**ACTIVITY**
Write out, without any change, the lines in the material below that run from the line with "чай с сахором и лимоном: 56 -> 120" through the line with "масло сливочное: 75 -> 120", both included.

**SUPPLIED RECORDS**
------

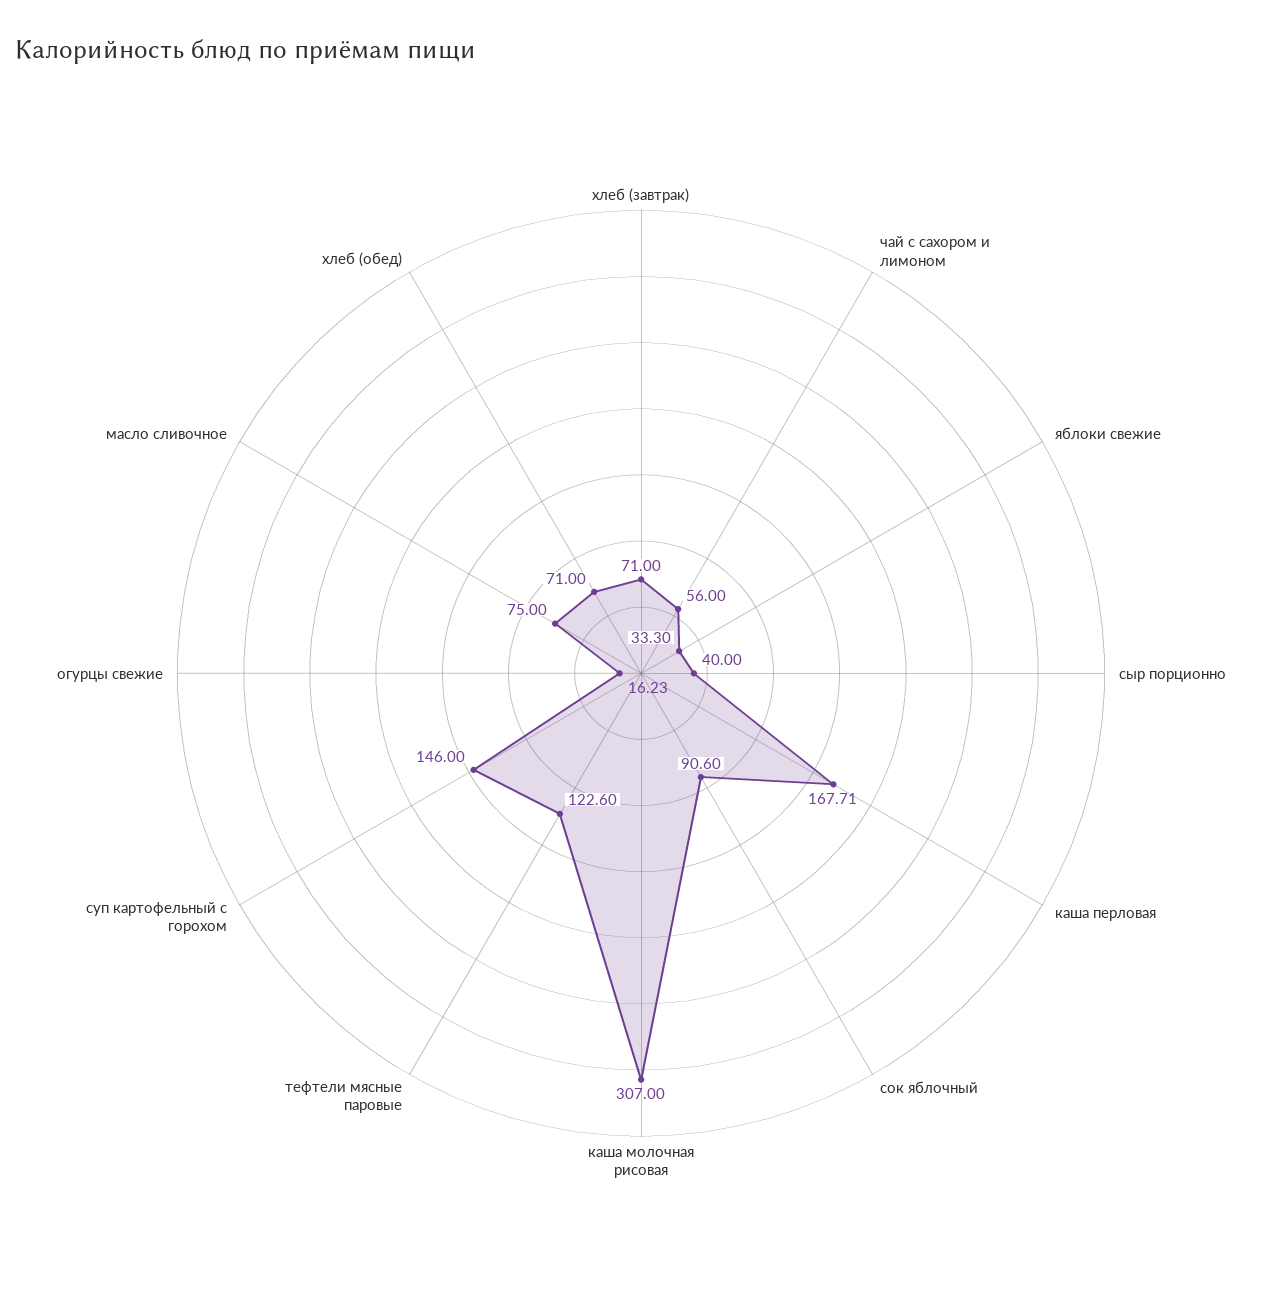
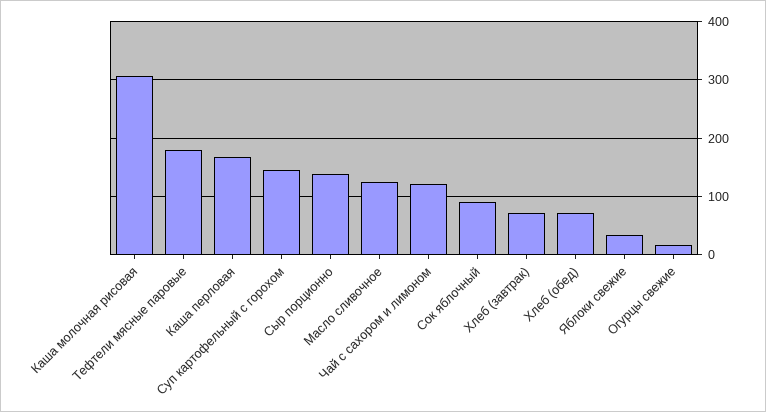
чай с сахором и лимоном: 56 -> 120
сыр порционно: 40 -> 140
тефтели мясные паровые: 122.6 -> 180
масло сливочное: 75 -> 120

------

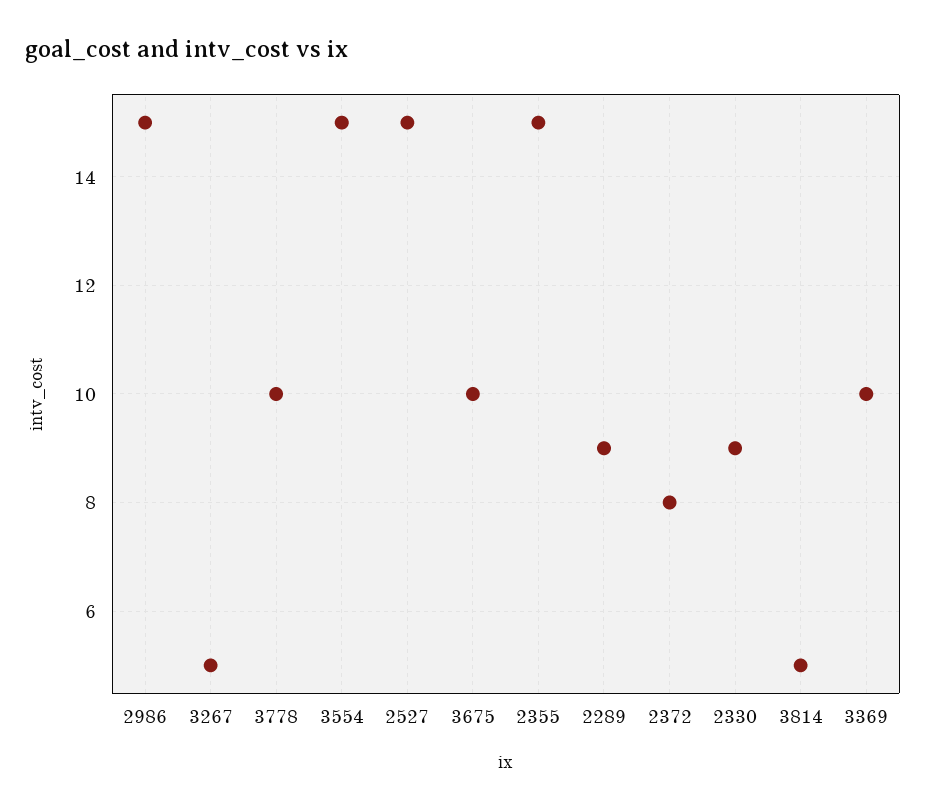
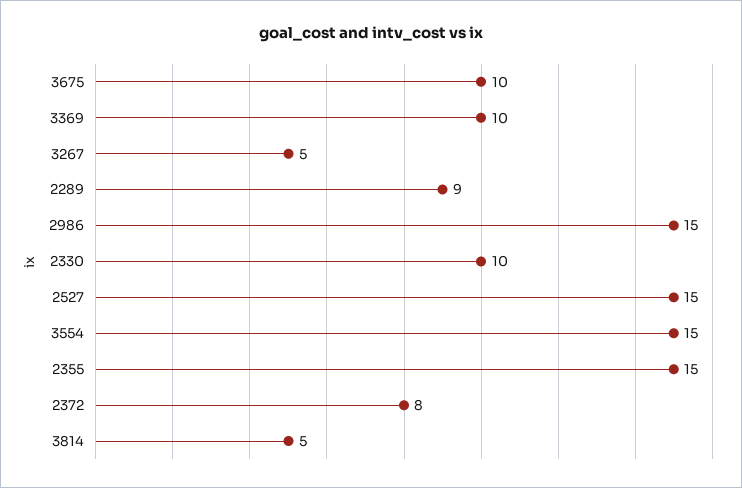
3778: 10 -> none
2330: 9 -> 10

------

**THE COMPLETED TASK**
чай с сахором и лимоном: 56 -> 120
сыр порционно: 40 -> 140
тефтели мясные паровые: 122.6 -> 180
масло сливочное: 75 -> 120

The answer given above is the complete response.